The low turnout in Broward is especially vexing for progressives, home of Marjory Stoneman Douglas High School in Parkland. The Feb. 14 shooting deaths there of 17 students and staff kicked off the March for Our Lives movement determined to bring out young voters to vote for gun reforms. But by the time November rolled around guns were not one of the main issues to voters in the election, according to exit polling done by the Associated Press.
“But remember, those voters are spread out,” Smith said. “They’re motivated to
go vote and they’re 18, 19 years old and they leave the geographic area to go to UCF or UF. They’re everywhere.”
Smith pointed to Democratic pickups in the Legislature, including Anna Eskamani in District 47 in Orange County, as proof Democrats were making gains even as they fell short statewide.

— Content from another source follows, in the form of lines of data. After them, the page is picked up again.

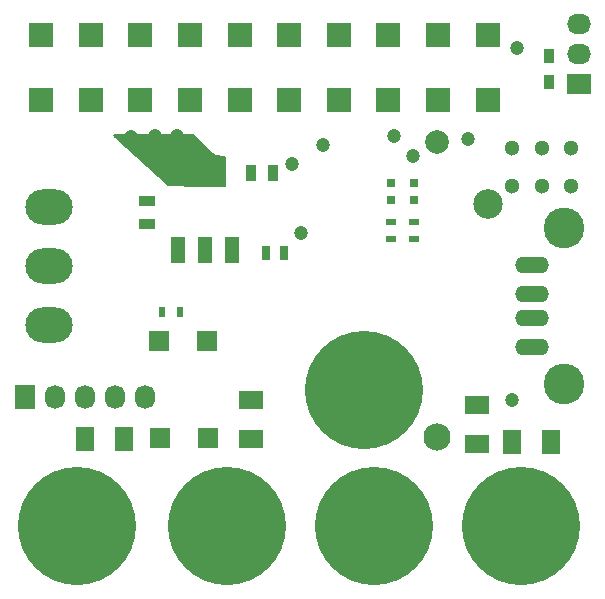
<source format=gts>
%FSLAX46Y46*%
G04 Gerber Fmt 4.6, Leading zero omitted, Abs format (unit mm)*
G04 Created by KiCad (PCBNEW (2014-09-02 BZR 5112)-product) date mer. 25 mars 2015 20:03:37 CET*
%MOMM*%
G01*
G04 APERTURE LIST*
%ADD10C,0.150000*%
%ADD11R,1.270000X2.286000*%
%ADD12R,3.556000X2.159000*%
%ADD13R,2.125980X2.125980*%
%ADD14C,10.000000*%
%ADD15O,4.000500X2.999740*%
%ADD16R,0.635000X1.143000*%
%ADD17R,1.397000X0.889000*%
%ADD18R,0.889000X1.397000*%
%ADD19R,0.797560X0.797560*%
%ADD20R,2.032000X1.524000*%
%ADD21R,1.524000X2.032000*%
%ADD22R,0.900000X0.500000*%
%ADD23R,0.500000X0.900000*%
%ADD24C,1.300000*%
%ADD25O,2.850000X1.425000*%
%ADD26C,3.450000*%
%ADD27C,1.998980*%
%ADD28C,2.301240*%
%ADD29R,1.800000X1.770000*%
%ADD30R,1.727200X2.032000*%
%ADD31O,1.727200X2.032000*%
%ADD32R,2.032000X1.727200*%
%ADD33O,2.032000X1.727200*%
%ADD34R,0.900000X1.200000*%
%ADD35C,1.200000*%
%ADD36C,2.500000*%
%ADD37C,0.254000*%
G04 APERTURE END LIST*
D10*
D11*
X121514000Y-70275000D03*
X123800000Y-70275000D03*
X126086000Y-70275000D03*
D12*
X123800000Y-63925000D03*
D13*
X109899860Y-52049180D03*
X109899860Y-57550820D03*
X114101020Y-52049180D03*
X114101020Y-57550820D03*
X118299640Y-52049180D03*
X118299640Y-57550820D03*
X122500800Y-52049180D03*
X122500800Y-57550820D03*
X126699420Y-52049180D03*
X126699420Y-57550820D03*
X130900580Y-52049180D03*
X130900580Y-57550820D03*
X135099200Y-52049180D03*
X135099200Y-57550820D03*
X139300360Y-52049180D03*
X139300360Y-57550820D03*
X143498980Y-52049180D03*
X143498980Y-57550820D03*
X147700140Y-52049180D03*
X147700140Y-57550820D03*
D14*
X125600000Y-93600000D03*
X150500000Y-93600000D03*
X112900000Y-93600000D03*
X137200000Y-82100000D03*
D15*
X110600000Y-71598740D03*
X110600000Y-66597480D03*
X110600000Y-76600000D03*
D16*
X128938000Y-70500000D03*
X130462000Y-70500000D03*
D17*
X118900000Y-68052500D03*
X118900000Y-66147500D03*
D18*
X127647500Y-63700000D03*
X129552500Y-63700000D03*
D19*
X139500000Y-64550700D03*
X139500000Y-66049300D03*
X141500000Y-64550700D03*
X141500000Y-66049300D03*
D20*
X146800000Y-83349000D03*
X146800000Y-86651000D03*
D21*
X149749000Y-86500000D03*
X153051000Y-86500000D03*
D22*
X139500000Y-67850000D03*
X139500000Y-69350000D03*
X141500000Y-67850000D03*
X141500000Y-69350000D03*
D23*
X121650000Y-75500000D03*
X120150000Y-75500000D03*
D14*
X138100000Y-93600000D03*
D20*
X127700000Y-82949000D03*
X127700000Y-86251000D03*
D21*
X116951000Y-86300000D03*
X113649000Y-86300000D03*
D24*
X152300000Y-64800000D03*
X154800000Y-64800000D03*
X149800000Y-64800000D03*
X149800000Y-61600000D03*
X154800000Y-61600000D03*
X152300000Y-61600000D03*
D25*
X151490000Y-78500000D03*
X151490000Y-76000000D03*
X151490000Y-74000000D03*
X151490000Y-71500000D03*
D26*
X154200000Y-81570000D03*
X154200000Y-68430000D03*
D27*
X143400000Y-61100660D03*
D28*
X143400000Y-86099340D03*
D29*
X119958000Y-86200000D03*
X124042000Y-86200000D03*
X119858000Y-78000000D03*
X123942000Y-78000000D03*
D30*
X108500000Y-82700000D03*
D31*
X111040000Y-82700000D03*
X113580000Y-82700000D03*
X116120000Y-82700000D03*
X118660000Y-82700000D03*
D32*
X155400000Y-56200000D03*
D33*
X155400000Y-53660000D03*
X155400000Y-51120000D03*
D34*
X152900000Y-53800000D03*
X152900000Y-56000000D03*
D35*
X139800000Y-60600000D03*
X146000000Y-60900000D03*
X141400000Y-62300000D03*
X121000000Y-63900000D03*
X121400000Y-62700000D03*
X119900000Y-62700000D03*
X118400000Y-61700000D03*
X120600000Y-61600000D03*
X122400000Y-61500000D03*
X121400000Y-60600000D03*
X119500000Y-60600000D03*
X117500000Y-60700000D03*
D36*
X147700000Y-66400000D03*
D35*
X131100000Y-63000000D03*
X131900000Y-68800000D03*
X149800000Y-83000000D03*
X133800000Y-61400000D03*
X150200000Y-53200000D03*
D37*
G36*
X125373000Y-64673000D02*
X120648652Y-64673000D01*
X116031516Y-60527000D01*
X122649394Y-60527000D01*
X124543605Y-62321515D01*
X125373000Y-62413670D01*
X125373000Y-64673000D01*
X125373000Y-64673000D01*
G37*
X125373000Y-64673000D02*
X120648652Y-64673000D01*
X116031516Y-60527000D01*
X122649394Y-60527000D01*
X124543605Y-62321515D01*
X125373000Y-62413670D01*
X125373000Y-64673000D01*
M02*

</source>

Asked if Democrats should go back to running moderates rather than Gillum-style progressives, Eskamani was clear: “Please no, don’t go back . ... It would be a mistake to run Democratic-lite candidates.”
Democrats, she said, need to make inroads in counties outside the big Democratic urban areas, where Democrats started “to come out of their shells after 2016. Andrew Gillum amplified that. And you can’t just saturate them in a one-way conversation. It has to be two-way.”